» Available records
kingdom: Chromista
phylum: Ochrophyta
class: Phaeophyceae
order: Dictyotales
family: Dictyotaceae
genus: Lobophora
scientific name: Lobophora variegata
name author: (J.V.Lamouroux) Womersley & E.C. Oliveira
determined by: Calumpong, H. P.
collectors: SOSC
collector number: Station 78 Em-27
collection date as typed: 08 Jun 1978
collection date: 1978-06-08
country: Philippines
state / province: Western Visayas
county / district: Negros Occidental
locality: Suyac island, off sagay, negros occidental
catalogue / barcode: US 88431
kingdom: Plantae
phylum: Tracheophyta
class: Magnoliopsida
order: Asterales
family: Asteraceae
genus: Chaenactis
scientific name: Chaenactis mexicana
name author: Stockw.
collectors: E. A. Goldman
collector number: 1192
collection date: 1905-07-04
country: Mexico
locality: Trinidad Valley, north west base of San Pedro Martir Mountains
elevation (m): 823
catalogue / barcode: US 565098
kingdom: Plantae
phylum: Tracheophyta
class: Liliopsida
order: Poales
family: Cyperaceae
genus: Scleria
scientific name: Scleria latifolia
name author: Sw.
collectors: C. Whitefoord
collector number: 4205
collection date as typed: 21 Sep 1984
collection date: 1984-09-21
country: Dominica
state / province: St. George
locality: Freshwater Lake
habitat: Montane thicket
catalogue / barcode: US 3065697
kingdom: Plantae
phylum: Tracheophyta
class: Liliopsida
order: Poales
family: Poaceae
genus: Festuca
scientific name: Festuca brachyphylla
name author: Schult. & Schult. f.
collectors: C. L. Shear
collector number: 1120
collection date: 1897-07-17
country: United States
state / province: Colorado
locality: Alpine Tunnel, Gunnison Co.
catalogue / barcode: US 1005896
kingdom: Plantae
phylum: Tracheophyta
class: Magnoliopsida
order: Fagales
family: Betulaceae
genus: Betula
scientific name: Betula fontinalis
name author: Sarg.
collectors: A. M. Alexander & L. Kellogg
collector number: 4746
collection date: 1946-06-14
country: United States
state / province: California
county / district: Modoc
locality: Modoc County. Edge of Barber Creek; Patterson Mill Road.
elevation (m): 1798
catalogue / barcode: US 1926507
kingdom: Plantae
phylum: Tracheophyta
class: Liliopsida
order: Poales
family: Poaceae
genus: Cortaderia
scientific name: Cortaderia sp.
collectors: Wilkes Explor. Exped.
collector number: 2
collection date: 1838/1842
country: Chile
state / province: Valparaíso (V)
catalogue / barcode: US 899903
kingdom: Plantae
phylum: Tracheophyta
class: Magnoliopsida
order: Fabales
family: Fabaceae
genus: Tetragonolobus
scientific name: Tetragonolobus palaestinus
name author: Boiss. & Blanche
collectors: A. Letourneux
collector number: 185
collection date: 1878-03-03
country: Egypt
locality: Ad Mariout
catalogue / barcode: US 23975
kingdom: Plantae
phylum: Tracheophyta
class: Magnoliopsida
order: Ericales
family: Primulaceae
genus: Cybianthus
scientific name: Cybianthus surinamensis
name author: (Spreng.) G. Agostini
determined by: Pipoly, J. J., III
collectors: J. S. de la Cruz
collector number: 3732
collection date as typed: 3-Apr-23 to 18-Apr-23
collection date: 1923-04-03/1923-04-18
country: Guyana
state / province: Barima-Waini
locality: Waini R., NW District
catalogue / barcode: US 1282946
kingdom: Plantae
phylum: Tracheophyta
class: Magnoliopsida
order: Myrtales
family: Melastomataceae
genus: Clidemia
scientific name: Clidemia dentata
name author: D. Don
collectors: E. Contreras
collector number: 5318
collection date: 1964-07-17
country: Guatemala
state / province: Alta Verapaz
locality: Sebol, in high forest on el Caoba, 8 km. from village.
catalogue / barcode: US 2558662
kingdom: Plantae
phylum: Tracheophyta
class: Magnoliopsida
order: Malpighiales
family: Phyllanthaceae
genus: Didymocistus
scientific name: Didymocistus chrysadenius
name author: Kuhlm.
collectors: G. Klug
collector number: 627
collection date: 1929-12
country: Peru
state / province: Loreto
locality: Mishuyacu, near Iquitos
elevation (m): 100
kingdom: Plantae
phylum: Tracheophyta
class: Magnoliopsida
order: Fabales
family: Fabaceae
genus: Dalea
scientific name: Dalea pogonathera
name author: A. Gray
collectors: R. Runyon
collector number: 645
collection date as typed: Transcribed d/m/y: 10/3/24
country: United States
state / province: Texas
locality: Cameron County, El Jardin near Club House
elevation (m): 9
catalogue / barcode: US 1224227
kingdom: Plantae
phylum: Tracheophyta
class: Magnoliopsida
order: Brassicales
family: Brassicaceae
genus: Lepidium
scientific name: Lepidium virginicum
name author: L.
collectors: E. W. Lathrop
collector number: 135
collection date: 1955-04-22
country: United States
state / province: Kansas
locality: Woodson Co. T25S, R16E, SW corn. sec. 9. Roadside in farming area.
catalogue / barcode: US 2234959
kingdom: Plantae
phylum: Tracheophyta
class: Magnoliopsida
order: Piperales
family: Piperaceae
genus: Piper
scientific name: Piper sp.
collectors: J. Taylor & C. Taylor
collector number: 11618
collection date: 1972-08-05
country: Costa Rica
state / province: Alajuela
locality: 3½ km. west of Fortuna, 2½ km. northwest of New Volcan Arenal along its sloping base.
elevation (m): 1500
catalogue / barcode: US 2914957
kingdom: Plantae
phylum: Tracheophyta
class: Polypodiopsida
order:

» Task
Can you set out every line of the material above as a numbered list, skipping any blank lines?

» Correct result
1. kingdom: Chromista
2. phylum: Ochrophyta
3. class: Phaeophyceae
4. order: Dictyotales
5. family: Dictyotaceae
6. genus: Lobophora
7. scientific name: Lobophora variegata
8. name author: (J.V.Lamouroux) Womersley & E.C. Oliveira
9. determined by: Calumpong, H. P.
10. collectors: SOSC
11. collector number: Station 78 Em-27
12. collection date as typed: 08 Jun 1978
13. collection date: 1978-06-08
14. country: Philippines
15. state / province: Western Visayas
16. county / district: Negros Occidental
17. locality: Suyac island, off sagay, negros occidental
18. catalogue / barcode: US 88431
19. kingdom: Plantae
20. phylum: Tracheophyta
21. class: Magnoliopsida
22. order: Asterales
23. family: Asteraceae
24. genus: Chaenactis
25. scientific name: Chaenactis mexicana
26. name author: Stockw.
27. collectors: E. A. Goldman
28. collector number: 1192
29. collection date: 1905-07-04
30. country: Mexico
31. locality: Trinidad Valley, north west base of San Pedro Martir Mountains
32. elevation (m): 823
33. catalogue / barcode: US 565098
34. kingdom: Plantae
35. phylum: Tracheophyta
36. class: Liliopsida
37. order: Poales
38. family: Cyperaceae
39. genus: Scleria
40. scientific name: Scleria latifolia
41. name author: Sw.
42. collectors: C. Whitefoord
43. collector number: 4205
44. collection date as typed: 21 Sep 1984
45. collection date: 1984-09-21
46. country: Dominica
47. state / province: St. George
48. locality: Freshwater Lake
49. habitat: Montane thicket
50. catalogue / barcode: US 3065697
51. kingdom: Plantae
52. phylum: Tracheophyta
53. class: Liliopsida
54. order: Poales
55. family: Poaceae
56. genus: Festuca
57. scientific name: Festuca brachyphylla
58. name author: Schult. & Schult. f.
59. collectors: C. L. Shear
60. collector number: 1120
61. collection date: 1897-07-17
62. country: United States
63. state / province: Colorado
64. locality: Alpine Tunnel, Gunnison Co.
65. catalogue / barcode: US 1005896
66. kingdom: Plantae
67. phylum: Tracheophyta
68. class: Magnoliopsida
69. order: Fagales
70. family: Betulaceae
71. genus: Betula
72. scientific name: Betula fontinalis
73. name author: Sarg.
74. collectors: A. M. Alexander & L. Kellogg
75. collector number: 4746
76. collection date: 1946-06-14
77. country: United States
78. state / province: California
79. county / district: Modoc
80. locality: Modoc County. Edge of Barber Creek; Patterson Mill Road.
81. elevation (m): 1798
82. catalogue / barcode: US 1926507
83. kingdom: Plantae
84. phylum: Tracheophyta
85. class: Liliopsida
86. order: Poales
87. family: Poaceae
88. genus: Cortaderia
89. scientific name: Cortaderia sp.
90. collectors: Wilkes Explor. Exped.
91. collector number: 2
92. collection date: 1838/1842
93. country: Chile
94. state / province: Valparaíso (V)
95. catalogue / barcode: US 899903
96. kingdom: Plantae
97. phylum: Tracheophyta
98. class: Magnoliopsida
99. order: Fabales
100. family: Fabaceae
101. genus: Tetragonolobus
102. scientific name: Tetragonolobus palaestinus
103. name author: Boiss. & Blanche
104. collectors: A. Letourneux
105. collector number: 185
106. collection date: 1878-03-03
107. country: Egypt
108. locality: Ad Mariout
109. catalogue / barcode: US 23975
110. kingdom: Plantae
111. phylum: Tracheophyta
112. class: Magnoliopsida
113. order: Ericales
114. family: Primulaceae
115. genus: Cybianthus
116. scientific name: Cybianthus surinamensis
117. name author: (Spreng.) G. Agostini
118. determined by: Pipoly, J. J., III
119. collectors: J. S. de la Cruz
120. collector number: 3732
121. collection date as typed: 3-Apr-23 to 18-Apr-23
122. collection date: 1923-04-03/1923-04-18
123. country: Guyana
124. state / province: Barima-Waini
125. locality: Waini R., NW District
126. catalogue / barcode: US 1282946
127. kingdom: Plantae
128. phylum: Tracheophyta
129. class: Magnoliopsida
130. order: Myrtales
131. family: Melastomataceae
132. genus: Clidemia
133. scientific name: Clidemia dentata
134. name author: D. Don
135. collectors: E. Contreras
136. collector number: 5318
137. collection date: 1964-07-17
138. country: Guatemala
139. state / province: Alta Verapaz
140. locality: Sebol, in high forest on el Caoba, 8 km. from village.
141. catalogue / barcode: US 2558662
142. kingdom: Plantae
143. phylum: Tracheophyta
144. class: Magnoliopsida
145. order: Malpighiales
146. family: Phyllanthaceae
147. genus: Didymocistus
148. scientific name: Didymocistus chrysadenius
149. name author: Kuhlm.
150. collectors: G. Klug
151. collector number: 627
152. collection date: 1929-12
153. country: Peru
154. state / province: Loreto
155. locality: Mishuyacu, near Iquitos
156. elevation (m): 100
157. kingdom: Plantae
158. phylum: Tracheophyta
159. class: Magnoliopsida
160. order: Fabales
161. family: Fabaceae
162. genus: Dalea
163. scientific name: Dalea pogonathera
164. name author: A. Gray
165. collectors: R. Runyon
166. collector number: 645
167. collection date as typed: Transcribed d/m/y: 10/3/24
168. country: United States
169. state / province: Texas
170. locality: Cameron County, El Jardin near Club House
171. elevation (m): 9
172. catalogue / barcode: US 1224227
173. kingdom: Plantae
174. phylum: Tracheophyta
175. class: Magnoliopsida
176. order: Brassicales
177. family: Brassicaceae
178. genus: Lepidium
179. scientific name: Lepidium virginicum
180. name author: L.
181. collectors: E. W. Lathrop
182. collector number: 135
183. collection date: 1955-04-22
184. country: United States
185. state / province: Kansas
186. locality: Woodson Co. T25S, R16E, SW corn. sec. 9. Roadside in farming area.
187. catalogue / barcode: US 2234959
188. kingdom: Plantae
189. phylum: Tracheophyta
190. class: Magnoliopsida
191. order: Piperales
192. family: Piperaceae
193. genus: Piper
194. scientific name: Piper sp.
195. collectors: J. Taylor & C. Taylor
196. collector number: 11618
197. collection date: 1972-08-05
198. country: Costa Rica
199. state / province: Alajuela
200. locality: 3½ km. west of Fortuna, 2½ km. northwest of New Volcan Arenal along its sloping base.
201. elevation (m): 1500
202. catalogue / barcode: US 2914957
203. kingdom: Plantae
204. phylum: Tracheophyta
205. class: Polypodiopsida
206. order:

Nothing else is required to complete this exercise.